Europol continues to work at the strategic heart of the response to the elevated terrorist threat to the EU, connecting its information-exchange and analysis capabilities to support counter-terrorism investigations.

Forgery and the smuggling of migrants

Europol regularly supports operations that both stop the smuggling of migrants and disrupt the creation and use of the forged documents that facilitate the smuggling. These criminal activities, and the operations targeting them, are taking place against the backdrop of the ongoing migrant crisis. Organised crime groups are investing more heavily in the production of fake documents to support a growing criminal market associated with that crisis.

One operation that Europol coordinated targeted a network of organised crime groups in Greece who were involved in the massive production and distribution of falsified or forged documents, including:

  • passports;
  • national ID cards;
  • Schengen visas;
  • driver's licences;
  • asylum seeker's registration cards;
  • residence permits.

The documents were shipped through courier companies to EU Member States and other countries in Africa, the Middle East and Asia, and were then used to allow irregular migrants to enter the EU or legalise their stay there.

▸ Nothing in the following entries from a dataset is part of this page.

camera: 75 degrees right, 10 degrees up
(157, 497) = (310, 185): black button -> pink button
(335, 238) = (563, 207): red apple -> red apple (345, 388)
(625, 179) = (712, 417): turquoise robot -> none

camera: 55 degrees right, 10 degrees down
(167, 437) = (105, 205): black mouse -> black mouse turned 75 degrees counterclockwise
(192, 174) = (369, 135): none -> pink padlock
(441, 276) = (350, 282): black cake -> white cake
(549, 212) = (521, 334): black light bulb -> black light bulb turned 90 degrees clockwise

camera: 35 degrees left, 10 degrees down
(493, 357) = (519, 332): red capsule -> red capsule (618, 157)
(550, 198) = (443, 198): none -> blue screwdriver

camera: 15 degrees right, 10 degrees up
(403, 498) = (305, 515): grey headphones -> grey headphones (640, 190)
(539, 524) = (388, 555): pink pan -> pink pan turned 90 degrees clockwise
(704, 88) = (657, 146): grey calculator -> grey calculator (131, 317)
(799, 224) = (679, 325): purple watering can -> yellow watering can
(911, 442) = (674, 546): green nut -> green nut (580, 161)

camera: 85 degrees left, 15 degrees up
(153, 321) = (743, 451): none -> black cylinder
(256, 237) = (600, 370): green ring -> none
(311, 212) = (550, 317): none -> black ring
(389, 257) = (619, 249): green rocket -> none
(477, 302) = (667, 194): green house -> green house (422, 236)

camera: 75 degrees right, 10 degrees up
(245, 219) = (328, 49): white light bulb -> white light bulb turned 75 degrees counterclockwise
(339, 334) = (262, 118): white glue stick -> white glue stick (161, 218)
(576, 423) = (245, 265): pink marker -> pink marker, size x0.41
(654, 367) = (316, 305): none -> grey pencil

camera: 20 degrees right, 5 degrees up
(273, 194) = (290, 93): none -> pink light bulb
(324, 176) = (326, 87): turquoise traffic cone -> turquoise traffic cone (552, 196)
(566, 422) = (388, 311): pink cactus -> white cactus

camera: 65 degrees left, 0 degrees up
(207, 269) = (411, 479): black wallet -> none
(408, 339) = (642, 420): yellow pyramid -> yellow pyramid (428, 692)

Forgery and trafficking in people for modern slavery

Organised crime groups make frequent use of forged or altered documents to traffic people for the purpose of sexual exploitation. The pattern is familiar: vulnerable women are recruited in their home country, lured by false promises of well-paying jobs in the EU. They are then trafficked to an EU country, sometimes being sexually exploited along the way and then put to work as prostitutes or escorts in hotels, massage parlours and nightspots. Their exploitation is coerced through such means as:

  • debt bondage
  • the withholding of identity documents
  • sexual and physical abuse
  • the use of drugs.

Europol is working hard with its partners to pursue the criminals who profit from these crimes. It is also adapting tools and strategies to take account of the global nature of these activities, and seeking to enhance cooperation with countries outside the EU, including those from which vulnerable women originate.